Bollette a 28 giorni, ecco le regole sui rimborsi e sul ritorno del “mese”

Bollette a 28 giorni, ecco le regole sui rimborsi e sul ritorno del “mese”

L’Autorità ha emanato apposite linee guida.

Le linee guida, a quanto risulta, spiegano agli operatori come interpretare correttamente l’obbligo a fare una tariffazione “mensile”, come indicato dall’ultima Legge di Bilancio.
Significa – spiega Agcom – obbligo a rispettare il mese solare.

Gli operatori non possono insomma seguire una fatturazione a 30 giorni, come intendevano fare.

 

 

Avevano infatti tentato questa scappatoia per evitare il nuovo obbligo e così aumentare la frequenza delle fatturazioni. Ora l’ennesimo altolà di Agcom.

Il caso originale, alzato da Repubblica, aveva messo in luce come gli operatori puntassero a incassare una bolletta in più all’anno spostando la fatturazione da mensile a 28 giorni, un affare da un miliardo l’anno solo sulla rete fissa.

Veniamo ora al capitolo rimborsi.

Secondo Repubblica, ci sarebbe chi ha cominciato a calcolare con esattezza la cifra dei rimborsi.

Gli utenti di rete fissa dovrebbero ottenere rimborsi da 18,83 euro in media ciascuno, per la vicenda delle tariffe a 28 giorni.

È una stima dell’osservatorio SosTariffe.it. Ma la situazione è complicata e gli utenti farebbero bene a non sentirsi già nelle tasche quella cifra.

Il fatto stesso di poter ottenere rimborsi dagli operatori è dubbio. C’è infatti un braccio di ferro in corso.

COME CHIEDERE IL RIMBORSO

Ce lo spiega La Legge per Tutti
Per chiedere il rimborso di quanto illegittimamente pagato si hanno due possibilità:

 

 

 

  • rivolgersi ai Co.re.com, ossia i comitati regionali per le comunicazioni. Si tratta di organi funzionali all’Agcom, che hanno il compito di tentare una conciliazione nelle controversie in materia di telecomunicazioni tra utenti e operatori;
  • inviare direttamente un reclamo alla propria compagnia telefonica con richiesta di rimborso di quanto versato in eccedenza.
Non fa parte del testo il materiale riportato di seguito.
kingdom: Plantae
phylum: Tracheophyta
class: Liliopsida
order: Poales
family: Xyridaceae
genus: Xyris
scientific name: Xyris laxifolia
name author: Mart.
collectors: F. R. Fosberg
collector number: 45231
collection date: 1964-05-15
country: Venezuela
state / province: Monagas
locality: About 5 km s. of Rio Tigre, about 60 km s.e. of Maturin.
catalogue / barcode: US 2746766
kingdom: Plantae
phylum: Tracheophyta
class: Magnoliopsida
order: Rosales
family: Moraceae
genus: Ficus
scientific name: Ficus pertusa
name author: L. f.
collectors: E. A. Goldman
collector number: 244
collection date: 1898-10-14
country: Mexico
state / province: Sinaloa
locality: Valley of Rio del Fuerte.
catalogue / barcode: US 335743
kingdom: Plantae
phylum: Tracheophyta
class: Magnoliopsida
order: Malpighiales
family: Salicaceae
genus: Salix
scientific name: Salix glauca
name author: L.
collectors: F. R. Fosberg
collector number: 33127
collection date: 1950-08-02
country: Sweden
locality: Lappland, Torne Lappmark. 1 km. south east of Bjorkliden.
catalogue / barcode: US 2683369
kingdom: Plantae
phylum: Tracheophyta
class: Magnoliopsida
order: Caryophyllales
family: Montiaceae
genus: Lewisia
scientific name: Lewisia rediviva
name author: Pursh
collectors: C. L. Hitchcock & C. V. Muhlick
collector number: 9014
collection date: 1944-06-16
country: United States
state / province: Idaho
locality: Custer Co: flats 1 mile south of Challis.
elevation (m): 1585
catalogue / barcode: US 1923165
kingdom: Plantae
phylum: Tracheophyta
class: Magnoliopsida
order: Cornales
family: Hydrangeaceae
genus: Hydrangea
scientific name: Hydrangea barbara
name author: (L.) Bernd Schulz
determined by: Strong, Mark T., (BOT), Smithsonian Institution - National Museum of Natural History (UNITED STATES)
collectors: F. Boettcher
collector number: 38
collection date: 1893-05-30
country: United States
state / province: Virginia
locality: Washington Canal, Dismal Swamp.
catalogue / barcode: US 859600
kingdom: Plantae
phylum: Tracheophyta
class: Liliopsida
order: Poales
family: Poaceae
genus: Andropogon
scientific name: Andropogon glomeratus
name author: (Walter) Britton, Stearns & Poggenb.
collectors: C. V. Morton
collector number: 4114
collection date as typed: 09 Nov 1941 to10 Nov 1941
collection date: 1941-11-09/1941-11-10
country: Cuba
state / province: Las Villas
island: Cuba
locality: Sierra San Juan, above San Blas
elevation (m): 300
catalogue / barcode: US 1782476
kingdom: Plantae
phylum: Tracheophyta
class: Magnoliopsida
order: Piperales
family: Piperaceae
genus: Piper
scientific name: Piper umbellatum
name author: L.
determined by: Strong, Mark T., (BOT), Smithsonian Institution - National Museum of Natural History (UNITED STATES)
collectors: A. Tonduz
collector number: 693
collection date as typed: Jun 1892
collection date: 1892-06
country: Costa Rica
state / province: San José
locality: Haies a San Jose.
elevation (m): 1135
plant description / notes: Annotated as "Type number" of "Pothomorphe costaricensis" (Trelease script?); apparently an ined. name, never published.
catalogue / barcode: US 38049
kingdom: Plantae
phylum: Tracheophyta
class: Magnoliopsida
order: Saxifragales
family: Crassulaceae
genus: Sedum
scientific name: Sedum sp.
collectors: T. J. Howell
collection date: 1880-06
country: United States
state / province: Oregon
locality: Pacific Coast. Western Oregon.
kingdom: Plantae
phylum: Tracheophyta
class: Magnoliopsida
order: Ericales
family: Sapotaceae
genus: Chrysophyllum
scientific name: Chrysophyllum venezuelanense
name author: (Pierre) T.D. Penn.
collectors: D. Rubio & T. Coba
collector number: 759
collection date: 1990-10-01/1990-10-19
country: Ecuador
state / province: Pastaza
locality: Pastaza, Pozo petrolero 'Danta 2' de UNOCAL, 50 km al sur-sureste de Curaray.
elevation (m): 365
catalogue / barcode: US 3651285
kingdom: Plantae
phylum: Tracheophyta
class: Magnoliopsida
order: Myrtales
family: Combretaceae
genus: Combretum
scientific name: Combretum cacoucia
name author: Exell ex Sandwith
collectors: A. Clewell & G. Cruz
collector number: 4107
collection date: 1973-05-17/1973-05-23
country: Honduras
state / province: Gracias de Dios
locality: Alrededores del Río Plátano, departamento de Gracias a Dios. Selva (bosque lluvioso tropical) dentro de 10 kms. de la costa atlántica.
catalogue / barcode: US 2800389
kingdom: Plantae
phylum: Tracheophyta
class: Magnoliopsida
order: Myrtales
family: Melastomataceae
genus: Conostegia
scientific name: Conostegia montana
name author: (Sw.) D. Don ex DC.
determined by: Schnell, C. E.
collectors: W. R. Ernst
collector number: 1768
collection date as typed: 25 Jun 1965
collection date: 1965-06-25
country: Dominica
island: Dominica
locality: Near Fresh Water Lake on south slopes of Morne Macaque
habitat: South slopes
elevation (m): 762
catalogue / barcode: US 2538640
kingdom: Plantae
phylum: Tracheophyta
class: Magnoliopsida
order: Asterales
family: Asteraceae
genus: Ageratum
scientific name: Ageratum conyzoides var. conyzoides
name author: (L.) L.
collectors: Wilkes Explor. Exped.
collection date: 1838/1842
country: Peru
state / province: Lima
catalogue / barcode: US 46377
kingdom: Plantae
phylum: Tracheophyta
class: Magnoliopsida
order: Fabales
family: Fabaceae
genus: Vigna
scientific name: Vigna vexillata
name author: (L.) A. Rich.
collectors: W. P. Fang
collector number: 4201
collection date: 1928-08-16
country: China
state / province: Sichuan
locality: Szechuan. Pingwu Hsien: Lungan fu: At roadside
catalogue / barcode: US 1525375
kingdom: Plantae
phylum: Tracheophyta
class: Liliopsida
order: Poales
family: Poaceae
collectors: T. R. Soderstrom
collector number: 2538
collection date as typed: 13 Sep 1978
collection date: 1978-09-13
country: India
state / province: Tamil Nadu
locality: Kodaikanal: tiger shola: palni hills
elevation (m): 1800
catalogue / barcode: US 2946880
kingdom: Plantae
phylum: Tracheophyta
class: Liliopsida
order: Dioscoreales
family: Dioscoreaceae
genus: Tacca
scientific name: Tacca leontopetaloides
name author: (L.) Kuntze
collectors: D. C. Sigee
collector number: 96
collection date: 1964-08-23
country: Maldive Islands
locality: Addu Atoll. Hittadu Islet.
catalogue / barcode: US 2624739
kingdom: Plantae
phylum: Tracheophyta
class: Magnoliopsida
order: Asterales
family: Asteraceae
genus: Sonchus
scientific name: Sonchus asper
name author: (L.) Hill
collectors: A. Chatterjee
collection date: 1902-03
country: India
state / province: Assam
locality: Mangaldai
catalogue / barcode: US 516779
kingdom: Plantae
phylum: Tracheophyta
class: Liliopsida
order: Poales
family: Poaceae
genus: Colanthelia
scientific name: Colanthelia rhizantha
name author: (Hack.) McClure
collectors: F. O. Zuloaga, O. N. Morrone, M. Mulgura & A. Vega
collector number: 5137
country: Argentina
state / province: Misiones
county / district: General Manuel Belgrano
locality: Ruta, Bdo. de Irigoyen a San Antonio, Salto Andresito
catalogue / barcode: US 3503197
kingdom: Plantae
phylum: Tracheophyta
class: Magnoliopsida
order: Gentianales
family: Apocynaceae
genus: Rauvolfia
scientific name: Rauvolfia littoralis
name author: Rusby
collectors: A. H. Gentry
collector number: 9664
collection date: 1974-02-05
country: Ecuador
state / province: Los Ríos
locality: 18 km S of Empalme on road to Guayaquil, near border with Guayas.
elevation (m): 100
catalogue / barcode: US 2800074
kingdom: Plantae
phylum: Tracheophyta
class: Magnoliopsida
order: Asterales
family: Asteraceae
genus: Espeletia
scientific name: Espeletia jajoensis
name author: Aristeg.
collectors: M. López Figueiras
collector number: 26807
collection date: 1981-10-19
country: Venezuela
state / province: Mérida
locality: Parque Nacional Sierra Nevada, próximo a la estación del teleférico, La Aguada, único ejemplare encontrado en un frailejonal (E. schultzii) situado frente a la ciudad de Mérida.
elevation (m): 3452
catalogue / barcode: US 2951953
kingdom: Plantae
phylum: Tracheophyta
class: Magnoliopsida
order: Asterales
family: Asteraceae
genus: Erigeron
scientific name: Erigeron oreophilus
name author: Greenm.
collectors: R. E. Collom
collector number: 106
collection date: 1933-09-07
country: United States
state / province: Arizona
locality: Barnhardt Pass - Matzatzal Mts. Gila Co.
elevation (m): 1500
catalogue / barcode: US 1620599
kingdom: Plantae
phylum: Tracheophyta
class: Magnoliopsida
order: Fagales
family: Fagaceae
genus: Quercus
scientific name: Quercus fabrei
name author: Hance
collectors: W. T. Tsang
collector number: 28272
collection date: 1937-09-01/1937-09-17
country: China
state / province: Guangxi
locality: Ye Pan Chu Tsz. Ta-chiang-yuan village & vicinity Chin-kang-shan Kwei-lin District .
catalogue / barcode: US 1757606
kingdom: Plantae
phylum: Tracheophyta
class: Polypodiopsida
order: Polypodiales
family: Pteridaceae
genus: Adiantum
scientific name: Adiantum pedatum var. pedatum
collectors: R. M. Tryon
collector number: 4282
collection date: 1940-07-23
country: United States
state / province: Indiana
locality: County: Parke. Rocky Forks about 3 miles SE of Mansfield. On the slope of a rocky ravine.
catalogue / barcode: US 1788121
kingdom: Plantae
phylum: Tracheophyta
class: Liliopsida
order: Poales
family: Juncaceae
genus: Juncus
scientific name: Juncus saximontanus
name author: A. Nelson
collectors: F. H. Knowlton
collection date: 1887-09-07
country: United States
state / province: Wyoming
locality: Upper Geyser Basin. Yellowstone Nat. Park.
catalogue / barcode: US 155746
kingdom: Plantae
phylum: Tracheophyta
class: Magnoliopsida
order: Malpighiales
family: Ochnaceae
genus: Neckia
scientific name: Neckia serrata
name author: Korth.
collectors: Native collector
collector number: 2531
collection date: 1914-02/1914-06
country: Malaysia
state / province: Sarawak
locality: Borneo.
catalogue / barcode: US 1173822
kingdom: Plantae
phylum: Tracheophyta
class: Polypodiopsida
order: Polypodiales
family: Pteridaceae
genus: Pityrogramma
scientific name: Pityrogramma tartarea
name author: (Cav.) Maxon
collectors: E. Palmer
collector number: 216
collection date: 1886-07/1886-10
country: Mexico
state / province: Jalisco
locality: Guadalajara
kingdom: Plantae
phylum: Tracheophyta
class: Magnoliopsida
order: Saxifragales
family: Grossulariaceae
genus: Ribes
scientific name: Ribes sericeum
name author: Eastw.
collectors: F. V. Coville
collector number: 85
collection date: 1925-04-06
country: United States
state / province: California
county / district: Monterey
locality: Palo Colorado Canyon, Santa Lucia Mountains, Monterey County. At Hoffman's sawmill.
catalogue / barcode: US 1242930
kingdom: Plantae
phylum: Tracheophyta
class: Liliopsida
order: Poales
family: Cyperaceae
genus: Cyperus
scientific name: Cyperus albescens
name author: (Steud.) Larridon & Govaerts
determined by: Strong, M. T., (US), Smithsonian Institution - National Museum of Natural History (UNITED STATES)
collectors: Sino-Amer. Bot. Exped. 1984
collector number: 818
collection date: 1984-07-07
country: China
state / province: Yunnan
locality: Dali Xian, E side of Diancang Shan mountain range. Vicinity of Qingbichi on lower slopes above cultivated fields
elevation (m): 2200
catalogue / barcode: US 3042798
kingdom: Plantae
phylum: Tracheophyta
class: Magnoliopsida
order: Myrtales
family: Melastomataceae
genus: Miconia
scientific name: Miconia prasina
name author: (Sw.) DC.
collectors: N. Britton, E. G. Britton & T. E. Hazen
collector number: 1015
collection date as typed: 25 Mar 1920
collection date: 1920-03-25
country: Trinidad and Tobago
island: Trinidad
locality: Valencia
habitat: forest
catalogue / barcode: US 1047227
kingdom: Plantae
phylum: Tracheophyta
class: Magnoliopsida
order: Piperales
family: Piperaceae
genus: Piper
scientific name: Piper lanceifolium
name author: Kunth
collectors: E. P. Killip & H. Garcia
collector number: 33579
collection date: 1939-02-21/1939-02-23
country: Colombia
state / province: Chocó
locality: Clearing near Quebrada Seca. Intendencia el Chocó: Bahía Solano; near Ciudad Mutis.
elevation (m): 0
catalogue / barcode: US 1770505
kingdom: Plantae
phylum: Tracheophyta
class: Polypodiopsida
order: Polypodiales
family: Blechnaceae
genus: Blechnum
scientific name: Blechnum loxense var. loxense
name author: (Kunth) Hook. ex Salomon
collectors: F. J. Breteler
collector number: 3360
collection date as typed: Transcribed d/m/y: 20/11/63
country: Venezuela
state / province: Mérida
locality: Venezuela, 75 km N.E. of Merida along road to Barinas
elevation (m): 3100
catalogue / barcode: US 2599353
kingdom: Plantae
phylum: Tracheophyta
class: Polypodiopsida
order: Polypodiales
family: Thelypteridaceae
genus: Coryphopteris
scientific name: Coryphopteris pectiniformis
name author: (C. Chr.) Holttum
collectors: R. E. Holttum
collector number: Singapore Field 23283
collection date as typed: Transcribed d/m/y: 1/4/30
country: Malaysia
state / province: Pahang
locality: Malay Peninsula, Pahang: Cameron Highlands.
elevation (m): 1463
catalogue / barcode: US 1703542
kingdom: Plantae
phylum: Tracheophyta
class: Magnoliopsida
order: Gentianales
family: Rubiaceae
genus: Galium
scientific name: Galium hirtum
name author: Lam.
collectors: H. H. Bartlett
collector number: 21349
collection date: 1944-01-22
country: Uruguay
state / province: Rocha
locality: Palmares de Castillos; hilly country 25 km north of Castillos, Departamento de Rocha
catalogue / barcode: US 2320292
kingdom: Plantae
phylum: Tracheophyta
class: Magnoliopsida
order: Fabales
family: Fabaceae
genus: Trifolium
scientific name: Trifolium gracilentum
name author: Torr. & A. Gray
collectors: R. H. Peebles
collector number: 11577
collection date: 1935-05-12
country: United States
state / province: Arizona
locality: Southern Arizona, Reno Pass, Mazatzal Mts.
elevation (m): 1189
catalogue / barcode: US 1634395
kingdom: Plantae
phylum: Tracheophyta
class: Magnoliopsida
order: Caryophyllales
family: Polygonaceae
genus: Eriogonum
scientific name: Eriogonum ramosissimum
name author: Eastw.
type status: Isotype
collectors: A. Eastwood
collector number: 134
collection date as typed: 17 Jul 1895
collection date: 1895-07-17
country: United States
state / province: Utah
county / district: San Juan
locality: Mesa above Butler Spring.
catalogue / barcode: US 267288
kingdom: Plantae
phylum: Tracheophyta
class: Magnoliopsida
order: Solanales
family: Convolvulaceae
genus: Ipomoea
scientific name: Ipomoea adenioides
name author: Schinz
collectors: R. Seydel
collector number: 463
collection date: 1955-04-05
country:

Nel frattempo la legge, come detto, ha esteso l’obbligo della fatturazione mensile a tutte le bollette telefoniche (non solo quelle dei telefoni fissi) e ai servizi di pay tv,

prevedendo un rimborso forfettario di 50 euro a favore dei clienti da parte delle società che non si adegueranno entro il 4 aprile.